3D Point Prompt: Utilizes a user-defined point to create orthogonal 2D sections, mimicking six different directional videos for SAM 2.
3D Box Prompt: Projects 3D box prompts into 2D sections for segmentation by SAM 2.
3D Mask Prompt: Uses the intersection of the 3D mask prompt and 2D sections to achieve accurate segmentation.

These methods ensure that Sam2Point maintains the flexibility of user-guided segmentation inherent in SAM while extending it to 3D.

Applicability Across Scenarios

Sam2Point demonstrates a robust generalization capability by successfully segmenting various 3D data types:

3D Objects: Handles complex distributions and overlapping components.
Indoor Scenes: Manages confined space arrangements with multiple objects.
Outdoor Scenes: Deals with large-scale, diverse object classes in broader environments.
Raw LiDAR Data: Segments sparse data without RGB information, relying purely on geometric cues.

The architecture is designed to function uniformly across these scenarios, highlighting its potential for comprehensive 3D segmentation tasks.

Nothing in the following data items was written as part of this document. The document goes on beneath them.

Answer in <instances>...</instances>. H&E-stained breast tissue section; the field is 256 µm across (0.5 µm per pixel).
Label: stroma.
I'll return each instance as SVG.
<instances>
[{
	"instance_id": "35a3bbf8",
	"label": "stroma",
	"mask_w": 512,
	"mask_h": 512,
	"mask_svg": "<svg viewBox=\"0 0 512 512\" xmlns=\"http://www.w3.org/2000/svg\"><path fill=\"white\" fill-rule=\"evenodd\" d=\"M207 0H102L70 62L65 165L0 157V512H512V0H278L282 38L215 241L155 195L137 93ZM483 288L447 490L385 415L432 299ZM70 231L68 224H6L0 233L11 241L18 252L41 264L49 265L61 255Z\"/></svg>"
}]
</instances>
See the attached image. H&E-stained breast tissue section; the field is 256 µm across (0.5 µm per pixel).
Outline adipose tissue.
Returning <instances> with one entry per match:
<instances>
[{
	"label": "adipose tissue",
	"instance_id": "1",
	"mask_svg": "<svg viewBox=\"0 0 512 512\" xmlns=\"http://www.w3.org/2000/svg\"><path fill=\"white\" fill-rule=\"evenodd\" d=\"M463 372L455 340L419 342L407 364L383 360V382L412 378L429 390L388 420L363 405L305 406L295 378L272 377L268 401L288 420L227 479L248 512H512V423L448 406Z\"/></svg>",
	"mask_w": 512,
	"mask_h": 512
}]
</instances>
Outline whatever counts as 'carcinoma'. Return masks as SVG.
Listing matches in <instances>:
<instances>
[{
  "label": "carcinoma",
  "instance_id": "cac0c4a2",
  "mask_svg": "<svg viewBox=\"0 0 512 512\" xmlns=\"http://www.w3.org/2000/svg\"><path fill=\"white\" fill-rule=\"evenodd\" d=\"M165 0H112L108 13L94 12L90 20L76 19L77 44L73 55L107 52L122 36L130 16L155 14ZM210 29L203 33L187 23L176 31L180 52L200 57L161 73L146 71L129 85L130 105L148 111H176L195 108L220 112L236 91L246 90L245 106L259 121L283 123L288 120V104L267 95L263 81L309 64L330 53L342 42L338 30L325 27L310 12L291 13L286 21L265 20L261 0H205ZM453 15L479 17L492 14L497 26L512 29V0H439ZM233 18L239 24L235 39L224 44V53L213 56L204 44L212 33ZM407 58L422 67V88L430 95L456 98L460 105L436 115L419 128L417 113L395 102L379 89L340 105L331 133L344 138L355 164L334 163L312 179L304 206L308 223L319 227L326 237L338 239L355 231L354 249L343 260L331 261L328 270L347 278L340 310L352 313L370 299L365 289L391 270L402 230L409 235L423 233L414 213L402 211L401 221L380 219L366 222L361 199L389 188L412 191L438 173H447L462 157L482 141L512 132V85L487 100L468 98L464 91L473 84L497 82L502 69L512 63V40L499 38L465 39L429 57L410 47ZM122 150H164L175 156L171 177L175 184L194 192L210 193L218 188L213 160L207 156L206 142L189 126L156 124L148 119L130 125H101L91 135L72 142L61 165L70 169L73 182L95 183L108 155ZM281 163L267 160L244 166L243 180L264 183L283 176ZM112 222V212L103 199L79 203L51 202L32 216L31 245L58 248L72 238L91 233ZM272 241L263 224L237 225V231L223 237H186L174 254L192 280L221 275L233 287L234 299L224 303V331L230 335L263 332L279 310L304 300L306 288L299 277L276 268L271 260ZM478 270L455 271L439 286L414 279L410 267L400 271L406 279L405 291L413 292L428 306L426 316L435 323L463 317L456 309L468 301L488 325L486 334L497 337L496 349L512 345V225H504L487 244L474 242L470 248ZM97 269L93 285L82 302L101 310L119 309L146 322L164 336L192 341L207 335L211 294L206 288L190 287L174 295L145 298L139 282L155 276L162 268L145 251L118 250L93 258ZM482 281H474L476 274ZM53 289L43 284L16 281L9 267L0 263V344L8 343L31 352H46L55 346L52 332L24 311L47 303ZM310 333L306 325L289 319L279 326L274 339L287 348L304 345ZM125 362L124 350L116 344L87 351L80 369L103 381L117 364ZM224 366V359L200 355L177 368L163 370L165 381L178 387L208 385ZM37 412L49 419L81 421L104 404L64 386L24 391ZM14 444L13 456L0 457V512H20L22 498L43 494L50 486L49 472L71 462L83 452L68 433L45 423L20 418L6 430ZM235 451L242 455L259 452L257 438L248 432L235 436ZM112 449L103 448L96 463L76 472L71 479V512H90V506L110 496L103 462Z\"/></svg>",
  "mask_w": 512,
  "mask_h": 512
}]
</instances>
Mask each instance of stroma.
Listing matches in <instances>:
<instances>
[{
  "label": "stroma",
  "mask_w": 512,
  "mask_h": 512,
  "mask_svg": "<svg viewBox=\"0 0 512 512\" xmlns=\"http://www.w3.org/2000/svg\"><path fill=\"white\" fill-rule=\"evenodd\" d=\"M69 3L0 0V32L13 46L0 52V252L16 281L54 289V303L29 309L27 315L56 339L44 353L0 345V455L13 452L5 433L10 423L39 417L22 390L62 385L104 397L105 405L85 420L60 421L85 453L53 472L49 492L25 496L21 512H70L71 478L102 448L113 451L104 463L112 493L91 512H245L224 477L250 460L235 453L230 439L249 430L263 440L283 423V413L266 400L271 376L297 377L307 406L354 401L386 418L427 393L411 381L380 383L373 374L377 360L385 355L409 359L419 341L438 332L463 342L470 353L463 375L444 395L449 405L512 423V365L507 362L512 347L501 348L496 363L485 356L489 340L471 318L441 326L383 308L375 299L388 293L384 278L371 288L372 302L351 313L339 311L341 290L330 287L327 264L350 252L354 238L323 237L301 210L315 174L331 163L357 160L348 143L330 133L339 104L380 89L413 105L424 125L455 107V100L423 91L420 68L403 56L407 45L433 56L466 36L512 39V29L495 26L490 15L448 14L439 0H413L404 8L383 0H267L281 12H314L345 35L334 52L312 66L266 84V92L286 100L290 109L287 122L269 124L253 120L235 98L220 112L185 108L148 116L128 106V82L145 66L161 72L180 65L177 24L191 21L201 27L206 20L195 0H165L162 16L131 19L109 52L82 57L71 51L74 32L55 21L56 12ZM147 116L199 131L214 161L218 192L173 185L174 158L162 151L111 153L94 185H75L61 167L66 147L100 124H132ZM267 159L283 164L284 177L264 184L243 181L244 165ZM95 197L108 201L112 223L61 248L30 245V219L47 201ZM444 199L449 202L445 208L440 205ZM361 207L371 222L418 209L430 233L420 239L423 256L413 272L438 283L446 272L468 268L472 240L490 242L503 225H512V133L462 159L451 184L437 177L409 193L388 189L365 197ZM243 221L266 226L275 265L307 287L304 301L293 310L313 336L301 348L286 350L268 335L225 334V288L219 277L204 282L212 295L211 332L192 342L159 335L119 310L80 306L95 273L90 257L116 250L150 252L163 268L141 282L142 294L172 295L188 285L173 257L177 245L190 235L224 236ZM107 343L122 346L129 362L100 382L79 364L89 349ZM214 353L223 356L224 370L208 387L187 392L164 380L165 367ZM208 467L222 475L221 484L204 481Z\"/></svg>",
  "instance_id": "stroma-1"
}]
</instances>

Implications and Future Directions

Adaptation of 2D Models to 3D

Sam2Point provides a compelling approach for transferring pre-trained 2D models into the 3D domain. The voxelization process creates a data format suitable for SAM 2 without sacrificing spatial information, potentially representing an optimal trade-off between efficiency and performance. Future research could further validate and optimize this approach to enhance segmentation accuracy and efficiency.

Potential Applications

Sam2Point holds significant potential for advancing various 3D applications:

Fundamental 3D Understanding: It can be a unified backbone for further training and fine-tuning, providing strong initial representations.
Automatic Data Annotation: Useful in generating large-scale segmentation labels, mitigating data scarcity issues in 3D.
3D-Language Vision Learning: Offers joint embedding spaces for enhanced multi-modal learning.
3D LLMs: Can serve as a robust 3D encoder, facilitating 3D token generation for LLMs.

Conclusion

The paper presents a novel framework for zero-shot, promptable 3D segmentation leveraging SAM 2. By representing 3D data as multi-directional videos, Sam2Point efficiently preserves spatial information and supports interactive 3D prompts. Demonstrated to be effective across diverse 3D scenarios, Sam2Point lays the groundwork for future research into adaptive and efficient 3D segmentation. This framework holds promise for various applications, from data annotation to multi-modal learning and 3D understanding, encouraging further exploration into the utilization of SAM 2 for comprehensive 3D segmentation tasks.